While the proposed tax levels have been set to remain competitive with surrounding states, Cantor said she thought the restaurant tax was going to be structured as an option for towns to impose, and that the revenue would go to the towns.
“This doesn’t give the flexibility and diversity of revenue that municipalities were looking for. It’s state aid or property taxes,” Cantor said.
Of course the budget proposal is just that – a proposal – and one which State Rep. Derek Slap, a Democrat who represents West Hartford’s 19th district, doesn’t think will pass as is.
For the town, he said, “A $7 million cut is better than a $24 million cut,” but there are many other towns across the state that still don’t fare well and their representatives in the legislature are not likely to approve of the plan.
“I am hoping that the next 48-72 hours will be pivotal,” Slap said Friday afternoon, regarding getting the legislature to come up with some type of bipartisan plan that is strong enough to override the governor.

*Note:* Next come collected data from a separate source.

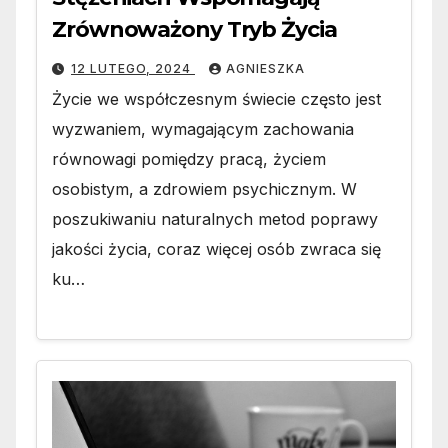
Zrównoważony Tryb Życia
12 LUTEGO, 2024
AGNIESZKA
Życie we współczesnym świecie często jest
wyzwaniem, wymagającym zachowania
równowagi pomiędzy pracą, życiem
osobistym, a zdrowiem psychicznym. W
poszukiwaniu naturalnych metod poprawy
jakości życia, coraz więcej osób zwraca się
ku…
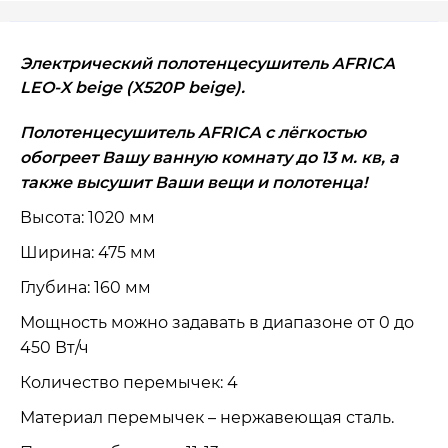
Электрический полотенцесушитель AFRICA
LEO-X beige (X520P beige).
Полотенцесушитель AFRICA с лёгкостью
обогреет Вашу ванную комнату до 13 м. кв, а
также высушит Ваши вещи и полотенца!
Высота: 1020 мм
Ширина: 475 мм
Глубина: 160 мм
Мощность можно задавать в диапазоне от 0 до
450 Вт/ч
Количество перемычек: 4
Материал перемычек – нержавеющая сталь.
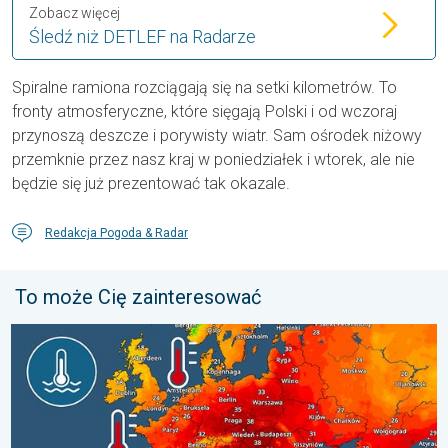
Zobacz więcej
Śledź niż DETLEF na Radarze
Spiralne ramiona rozciągają się na setki kilometrów. To
fronty atmosferyczne, które sięgają Polski i od wczoraj
przynoszą deszcze i porywisty wiatr. Sam ośrodek niżowy
przemknie przez nasz kraj w poniedziałek i wtorek, ale nie
będzie się już prezentować tak okazale.
Redakcja Pogoda & Radar
To może Cię zainteresować
Europejskie morza są nadzwyczaj ciepłe. Do blisko 30 stopni. . 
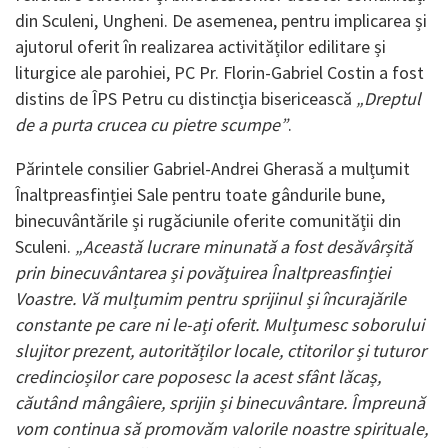
din Sculeni, Ungheni. De asemenea, pentru implicarea și
ajutorul oferit în realizarea activităților edilitare și
liturgice ale parohiei, PC Pr. Florin-Gabriel Costin a fost
distins de ÎPS Petru cu distincția bisericească
„Dreptul
de a purta crucea cu pietre scumpe”
.
Părintele consilier Gabriel-Andrei Gherasă a mulțumit
Înaltpreasfinției Sale pentru toate gândurile bune,
binecuvântările și rugăciunile oferite comunității din
Sculeni.
„Această lucrare minunată a fost desăvârșită
prin binecuvântarea și povățuirea Înaltpreasfinției
Voastre. Vă mulțumim pentru sprijinul și încurajările
constante pe care ni le-ați oferit. Mulțumesc soborului
slujitor prezent, autorităților locale, ctitorilor și tuturor
credincioșilor care poposesc la acest sfânt lăcaș,
căutând mângâiere, sprijin și binecuvântare. Împreună
vom continua să promovăm valorile noastre spirituale,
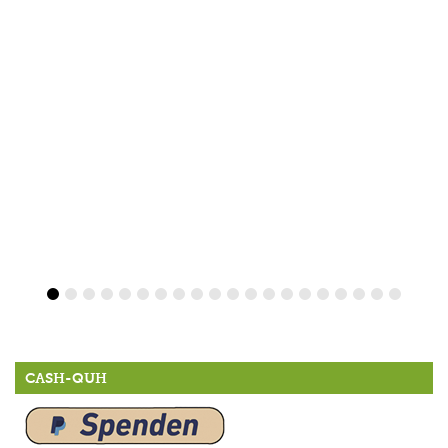
CASH-QUH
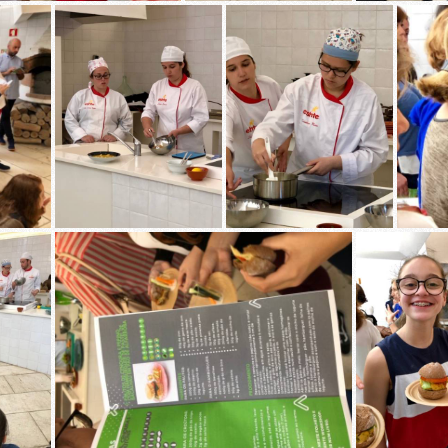
SUBSCREVER A NOSSA NEWSLETTE
ome
*
mail
*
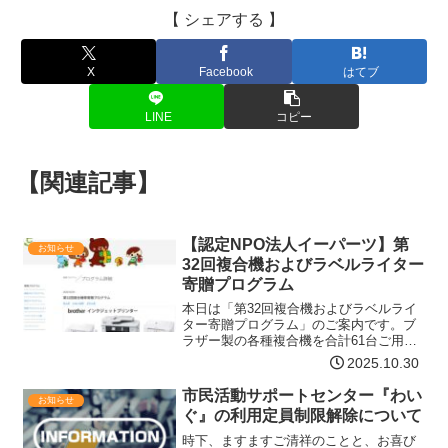
【 シェアする 】
X
Facebook
はてブ
LINE
コピー
【関連記事】
【認定NPO法人イーパーツ】第
お知らせ
32回複合機およびラベルライター
寄贈プログラム
本日は「第32回複合機およびラベルライ
ター寄贈プログラム」のご案内です。ブ
ラザー製の各種複合機を合計61台ご用意
いたしました。同時に、リユースPC、モ
2025.10.30
ニタ、Webカメラ、テンキーも申請いた
だけます。そして、今回からWindows11
市民活動サポートセンター『わい
お知らせ
のリユー…【詳細はコチラ】
ぐ』の利用定員制限解除について
時下、ますますご清祥のことと、お喜び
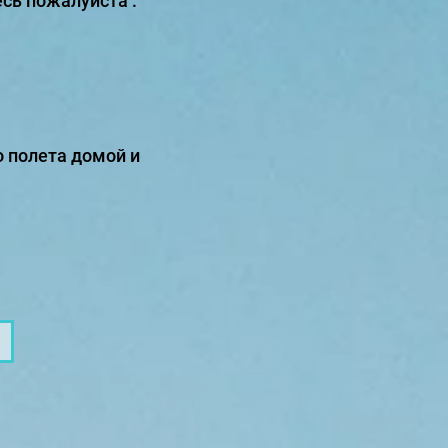
сь пожалуйста :
 полета домой и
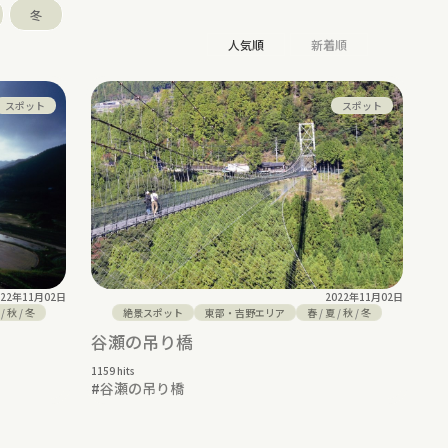
冬
人気順
新着順
スポット
スポット
022年11月02日
2022年11月02日
/
秋
/
冬
絶景スポット
東部・吉野エリア
春
/
夏
/
秋
/
冬
谷瀬の吊り橋
1159 hits
#
谷瀬の吊り橋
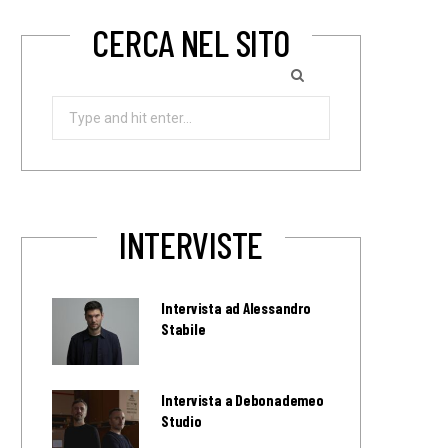
CERCA NEL SITO
Search
for:
INTERVISTE
Intervista ad Alessandro
Stabile
Intervista a Debonademeo
Studio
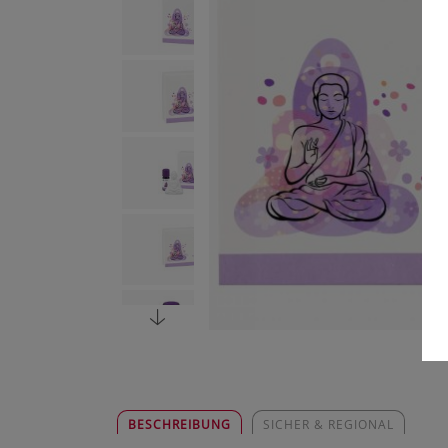
BESCHREIBUNG
SICHER & REGIONAL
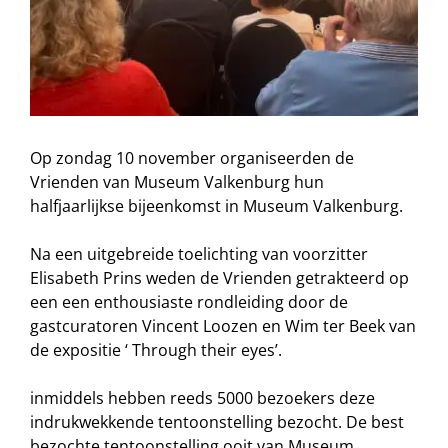
Op zondag 10 november organiseerden de
Vrienden van Museum Valkenburg hun
halfjaarlijkse bijeenkomst in Museum Valkenburg.
Na een uitgebreide toelichting van voorzitter
Elisabeth Prins weden de Vrienden getrakteerd op
een een enthousiaste rondleiding door de
gastcuratoren Vincent Loozen en Wim ter Beek van
de expositie ‘ Through their eyes’.
inmiddels hebben reeds 5000 bezoekers deze
indrukwekkende tentoonstelling bezocht. De best
bezochte tentoonstelling ooit van Museum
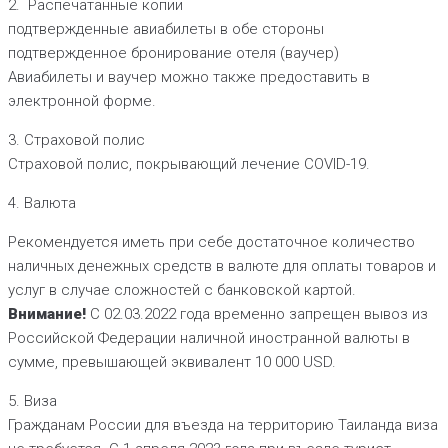
2. Распечатанные копии
подтвержденные авиабилеты в обе стороны
подтвержденное бронирование отеля (ваучер)
Авиабилеты и ваучер можно также предоставить в
электронной форме.
3. Страховой полис
Страховой полис, покрывающий лечение COVID-19.
4. Валюта
Рекомендуется иметь при себе достаточное количество
наличных денежных средств в валюте для оплаты товаров и
услуг в случае сложностей с банковской картой.
Внимание!
С 02.03.2022 года временно запрещен вывоз из
Российской Федерации наличной иностранной валюты в
сумме, превышающей эквивалент 10 000 USD.
5. Виза
Гражданам России для въезда на территорию Таиланда виза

“I have real concerns and I know I am not alone,” said Slap. “Protecting towns and schools would be a starting point.”
Slap said he eagerly anticipates seeing a joint house/senate proposal from state Republicans on Monday, which will likely address some additional cost savings for the state.
“It’s got to be real, it’s got to be balanced,” Slap said. “I’m willing to get out of my comfort zone.”
“We have to have courage – not draw lines in the sand but act with flexibility and be sincere. That’s the dream anyway,” said Slap.
Slap said he will be holding another “Representative on Your Corner” event at the Stop & Shop on Farmington Avenue on Sunday, from 3-5 p.m. Anyone is welcome to come by and share their ideas or just vent, he said.
If the state remains without a budget, the executive order will go into effect on Oct. 1, fiscally devastating some communities and resulting in a loss of tens of millions of dollars in state revenue. Slap said he hopes a budget can be finalized next week.
“People really want a budget. They really do,” said Slap. “Our deadline is now Oct. 1.”